When a solution is submitted, we use axe-core to run an automated audit of your code.

This picks out common accessibility issues like not using semantic HTML and not having proper heading hierarchies, among others.

This automated audit is fairly surface level, so we encourage to you review the project and code in more detail with accessibility best practices in mind.

How does the CSS report work?

When a solution is submitted, we use stylelint to run an automated check on the CSS code.

We've added some of our own linting rules based on recommended best practices.
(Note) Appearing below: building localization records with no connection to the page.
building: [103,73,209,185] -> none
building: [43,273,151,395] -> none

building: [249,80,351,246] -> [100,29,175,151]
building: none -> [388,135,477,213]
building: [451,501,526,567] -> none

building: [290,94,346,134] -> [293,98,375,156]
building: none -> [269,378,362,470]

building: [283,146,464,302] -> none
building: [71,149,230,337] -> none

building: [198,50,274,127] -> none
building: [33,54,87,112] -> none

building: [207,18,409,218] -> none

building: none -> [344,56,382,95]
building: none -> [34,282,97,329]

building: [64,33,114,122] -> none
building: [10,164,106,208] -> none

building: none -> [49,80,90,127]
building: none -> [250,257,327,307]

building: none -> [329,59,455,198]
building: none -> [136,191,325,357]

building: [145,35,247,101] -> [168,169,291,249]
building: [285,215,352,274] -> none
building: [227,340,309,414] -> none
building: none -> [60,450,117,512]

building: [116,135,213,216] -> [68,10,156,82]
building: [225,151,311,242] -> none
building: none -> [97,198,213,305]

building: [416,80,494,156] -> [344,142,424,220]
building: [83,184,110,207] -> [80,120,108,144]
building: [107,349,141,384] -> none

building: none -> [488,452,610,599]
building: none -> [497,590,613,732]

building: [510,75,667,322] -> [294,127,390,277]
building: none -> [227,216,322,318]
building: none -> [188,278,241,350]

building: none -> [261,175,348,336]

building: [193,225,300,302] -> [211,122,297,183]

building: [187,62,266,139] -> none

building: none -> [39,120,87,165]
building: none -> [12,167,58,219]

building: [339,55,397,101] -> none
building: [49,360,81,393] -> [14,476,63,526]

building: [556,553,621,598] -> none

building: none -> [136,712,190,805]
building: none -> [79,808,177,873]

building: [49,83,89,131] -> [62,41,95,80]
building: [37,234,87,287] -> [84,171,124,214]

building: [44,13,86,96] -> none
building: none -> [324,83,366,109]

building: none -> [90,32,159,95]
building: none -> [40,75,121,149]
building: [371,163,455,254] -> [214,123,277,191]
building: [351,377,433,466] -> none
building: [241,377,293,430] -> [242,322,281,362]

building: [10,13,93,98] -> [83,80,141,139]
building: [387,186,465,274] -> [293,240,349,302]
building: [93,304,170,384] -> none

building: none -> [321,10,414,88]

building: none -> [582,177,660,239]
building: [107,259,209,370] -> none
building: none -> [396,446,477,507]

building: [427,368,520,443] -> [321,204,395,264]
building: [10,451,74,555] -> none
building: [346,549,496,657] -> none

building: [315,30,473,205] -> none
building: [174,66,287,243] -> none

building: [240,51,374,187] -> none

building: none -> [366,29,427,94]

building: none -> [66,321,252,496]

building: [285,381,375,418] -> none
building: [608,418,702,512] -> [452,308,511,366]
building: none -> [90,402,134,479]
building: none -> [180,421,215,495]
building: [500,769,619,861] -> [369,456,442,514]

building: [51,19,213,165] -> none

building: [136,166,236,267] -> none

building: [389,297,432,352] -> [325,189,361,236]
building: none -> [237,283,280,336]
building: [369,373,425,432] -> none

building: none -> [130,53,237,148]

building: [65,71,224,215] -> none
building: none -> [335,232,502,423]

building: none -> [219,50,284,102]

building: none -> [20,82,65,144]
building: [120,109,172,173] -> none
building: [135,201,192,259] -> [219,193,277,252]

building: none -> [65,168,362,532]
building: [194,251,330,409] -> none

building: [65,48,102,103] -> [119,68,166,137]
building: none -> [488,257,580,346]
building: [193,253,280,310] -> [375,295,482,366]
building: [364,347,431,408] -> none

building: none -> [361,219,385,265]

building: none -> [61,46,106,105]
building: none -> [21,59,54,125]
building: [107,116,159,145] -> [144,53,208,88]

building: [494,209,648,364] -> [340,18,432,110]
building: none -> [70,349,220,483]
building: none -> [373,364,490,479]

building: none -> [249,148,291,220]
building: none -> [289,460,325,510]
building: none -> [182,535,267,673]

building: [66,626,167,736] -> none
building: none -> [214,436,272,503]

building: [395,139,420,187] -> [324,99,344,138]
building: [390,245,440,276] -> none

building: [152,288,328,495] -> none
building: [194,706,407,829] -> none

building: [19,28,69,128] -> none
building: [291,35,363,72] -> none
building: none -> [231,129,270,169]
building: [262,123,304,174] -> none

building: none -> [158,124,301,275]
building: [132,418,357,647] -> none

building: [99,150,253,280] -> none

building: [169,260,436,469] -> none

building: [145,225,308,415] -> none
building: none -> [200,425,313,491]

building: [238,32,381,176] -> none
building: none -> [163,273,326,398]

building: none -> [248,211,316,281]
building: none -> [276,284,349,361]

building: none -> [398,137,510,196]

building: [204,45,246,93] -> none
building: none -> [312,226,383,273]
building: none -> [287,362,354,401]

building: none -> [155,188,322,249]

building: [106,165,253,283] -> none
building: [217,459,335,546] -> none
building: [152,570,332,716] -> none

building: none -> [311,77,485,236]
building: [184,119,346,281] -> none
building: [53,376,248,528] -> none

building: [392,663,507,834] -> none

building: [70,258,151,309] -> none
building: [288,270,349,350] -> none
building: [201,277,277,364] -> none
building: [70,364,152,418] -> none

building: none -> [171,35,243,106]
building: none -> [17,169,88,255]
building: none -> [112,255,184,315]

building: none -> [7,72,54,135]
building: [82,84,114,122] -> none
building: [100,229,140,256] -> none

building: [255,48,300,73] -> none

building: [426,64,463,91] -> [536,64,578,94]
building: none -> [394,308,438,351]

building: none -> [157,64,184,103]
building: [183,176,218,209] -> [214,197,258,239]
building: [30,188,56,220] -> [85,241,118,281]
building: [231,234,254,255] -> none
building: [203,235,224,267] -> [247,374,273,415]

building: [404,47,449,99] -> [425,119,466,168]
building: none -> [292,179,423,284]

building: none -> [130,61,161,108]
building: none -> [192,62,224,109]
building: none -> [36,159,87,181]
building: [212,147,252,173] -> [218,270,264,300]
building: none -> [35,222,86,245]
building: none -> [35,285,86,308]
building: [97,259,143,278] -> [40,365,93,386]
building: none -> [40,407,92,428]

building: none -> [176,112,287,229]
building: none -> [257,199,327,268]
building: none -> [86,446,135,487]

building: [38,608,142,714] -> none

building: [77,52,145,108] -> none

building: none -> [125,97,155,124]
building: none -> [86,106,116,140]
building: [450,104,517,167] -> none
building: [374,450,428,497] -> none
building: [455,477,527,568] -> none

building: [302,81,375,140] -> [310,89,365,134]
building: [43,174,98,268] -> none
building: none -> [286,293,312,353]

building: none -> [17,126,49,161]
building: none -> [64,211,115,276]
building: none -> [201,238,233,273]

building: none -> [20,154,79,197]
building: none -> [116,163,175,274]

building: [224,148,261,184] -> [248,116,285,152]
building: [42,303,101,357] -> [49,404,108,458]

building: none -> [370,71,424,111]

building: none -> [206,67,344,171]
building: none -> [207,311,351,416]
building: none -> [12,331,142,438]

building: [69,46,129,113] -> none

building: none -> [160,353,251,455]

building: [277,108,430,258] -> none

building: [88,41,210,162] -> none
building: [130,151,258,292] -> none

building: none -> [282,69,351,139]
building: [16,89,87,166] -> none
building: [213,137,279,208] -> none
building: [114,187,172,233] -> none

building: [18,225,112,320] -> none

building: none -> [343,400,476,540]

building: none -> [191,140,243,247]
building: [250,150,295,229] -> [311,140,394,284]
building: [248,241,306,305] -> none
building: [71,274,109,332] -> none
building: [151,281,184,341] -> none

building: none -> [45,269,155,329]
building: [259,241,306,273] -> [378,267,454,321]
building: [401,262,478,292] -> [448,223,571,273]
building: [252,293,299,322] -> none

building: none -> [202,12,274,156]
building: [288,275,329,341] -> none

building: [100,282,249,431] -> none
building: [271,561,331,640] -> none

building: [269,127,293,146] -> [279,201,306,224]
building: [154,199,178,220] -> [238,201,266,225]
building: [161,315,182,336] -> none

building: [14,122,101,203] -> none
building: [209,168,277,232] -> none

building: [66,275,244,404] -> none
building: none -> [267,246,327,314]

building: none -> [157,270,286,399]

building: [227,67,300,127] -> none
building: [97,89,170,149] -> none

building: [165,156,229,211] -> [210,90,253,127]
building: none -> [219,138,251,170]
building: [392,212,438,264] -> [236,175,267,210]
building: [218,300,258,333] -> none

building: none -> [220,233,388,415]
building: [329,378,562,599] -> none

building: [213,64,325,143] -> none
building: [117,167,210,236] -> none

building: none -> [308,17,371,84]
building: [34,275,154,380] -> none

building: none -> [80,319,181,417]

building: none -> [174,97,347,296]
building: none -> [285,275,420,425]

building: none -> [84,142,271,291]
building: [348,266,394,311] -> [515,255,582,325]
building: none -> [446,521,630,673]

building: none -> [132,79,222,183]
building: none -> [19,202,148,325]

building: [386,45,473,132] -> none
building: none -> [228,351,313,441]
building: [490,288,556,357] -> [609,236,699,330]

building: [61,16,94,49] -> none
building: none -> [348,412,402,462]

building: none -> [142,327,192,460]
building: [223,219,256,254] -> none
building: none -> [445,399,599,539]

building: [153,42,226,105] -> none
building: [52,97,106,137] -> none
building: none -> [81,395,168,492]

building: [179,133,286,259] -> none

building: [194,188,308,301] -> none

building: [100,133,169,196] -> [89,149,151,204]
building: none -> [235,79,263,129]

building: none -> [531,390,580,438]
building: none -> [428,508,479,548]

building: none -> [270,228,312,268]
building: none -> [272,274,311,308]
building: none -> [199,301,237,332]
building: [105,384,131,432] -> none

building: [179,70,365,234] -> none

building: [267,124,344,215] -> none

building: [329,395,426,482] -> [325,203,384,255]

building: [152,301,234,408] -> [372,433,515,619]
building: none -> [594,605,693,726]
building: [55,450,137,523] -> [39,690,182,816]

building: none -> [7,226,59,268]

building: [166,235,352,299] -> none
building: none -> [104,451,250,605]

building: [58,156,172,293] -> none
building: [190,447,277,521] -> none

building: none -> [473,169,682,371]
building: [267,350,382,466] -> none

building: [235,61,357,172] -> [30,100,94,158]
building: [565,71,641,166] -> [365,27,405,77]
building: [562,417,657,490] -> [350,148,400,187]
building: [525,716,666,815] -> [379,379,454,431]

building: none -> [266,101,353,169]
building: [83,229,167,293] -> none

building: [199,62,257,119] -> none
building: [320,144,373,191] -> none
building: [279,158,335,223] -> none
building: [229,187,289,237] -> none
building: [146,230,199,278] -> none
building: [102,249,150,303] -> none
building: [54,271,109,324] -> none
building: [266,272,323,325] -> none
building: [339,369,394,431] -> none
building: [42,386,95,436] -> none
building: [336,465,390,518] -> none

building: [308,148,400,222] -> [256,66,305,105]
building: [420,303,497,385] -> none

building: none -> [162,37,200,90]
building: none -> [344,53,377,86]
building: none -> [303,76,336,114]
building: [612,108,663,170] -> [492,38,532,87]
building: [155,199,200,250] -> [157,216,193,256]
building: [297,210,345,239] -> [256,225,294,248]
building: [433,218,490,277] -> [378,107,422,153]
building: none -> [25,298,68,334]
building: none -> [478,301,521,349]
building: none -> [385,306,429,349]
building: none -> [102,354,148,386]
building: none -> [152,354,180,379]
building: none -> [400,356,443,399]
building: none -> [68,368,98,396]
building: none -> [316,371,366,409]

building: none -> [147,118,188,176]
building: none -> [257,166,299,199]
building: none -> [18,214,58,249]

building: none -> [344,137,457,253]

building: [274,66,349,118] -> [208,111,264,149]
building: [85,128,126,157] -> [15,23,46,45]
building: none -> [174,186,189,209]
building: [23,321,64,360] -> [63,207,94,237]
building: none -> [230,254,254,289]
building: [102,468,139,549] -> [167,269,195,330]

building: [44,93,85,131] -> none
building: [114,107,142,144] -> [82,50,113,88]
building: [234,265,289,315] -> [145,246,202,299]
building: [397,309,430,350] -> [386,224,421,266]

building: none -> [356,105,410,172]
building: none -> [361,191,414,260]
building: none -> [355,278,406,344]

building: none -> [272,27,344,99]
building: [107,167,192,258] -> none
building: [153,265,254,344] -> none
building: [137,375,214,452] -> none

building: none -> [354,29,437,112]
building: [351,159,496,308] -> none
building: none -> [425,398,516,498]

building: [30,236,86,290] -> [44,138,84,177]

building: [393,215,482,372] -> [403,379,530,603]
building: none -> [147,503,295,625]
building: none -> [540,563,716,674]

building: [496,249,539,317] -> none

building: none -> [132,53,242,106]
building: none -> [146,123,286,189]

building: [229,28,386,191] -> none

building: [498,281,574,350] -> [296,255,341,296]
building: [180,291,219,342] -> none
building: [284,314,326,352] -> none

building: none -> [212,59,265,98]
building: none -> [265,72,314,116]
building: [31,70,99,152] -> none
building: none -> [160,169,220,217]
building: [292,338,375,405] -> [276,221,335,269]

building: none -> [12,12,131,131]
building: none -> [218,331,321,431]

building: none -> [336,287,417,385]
These rules are prefixed with frontend-mentor/ which you'll see at the top of each issue in the report.

The report will audit all CSS, SCSS and Less files in your repository.

How does the HTML validation report work?

When a solution is submitted, we use html-validate to run an automated check on the HTML code.

The report picks out common HTML issues such as not using headings within section elements and incorrect nesting of elements, among others.

Note that the report can pick up “invalid” attributes, which some frameworks automatically add to the HTML. These attributes are crucial for how the frameworks function, although they’re technically not valid HTML. As such, some projects can show up with many HTML validation errors, which are benign and are a necessary part of the framework.

How does the JavaScript validation report work?

When a solution is submitted, we use eslint to run an automated check on the JavaScript code.

The report picks out common JavaScript issues such as not using semicolons and using var instead of let or const, among others.

The report will audit all JS and JSX files in your repository. We currently do not support Typescript or other frontend frameworks.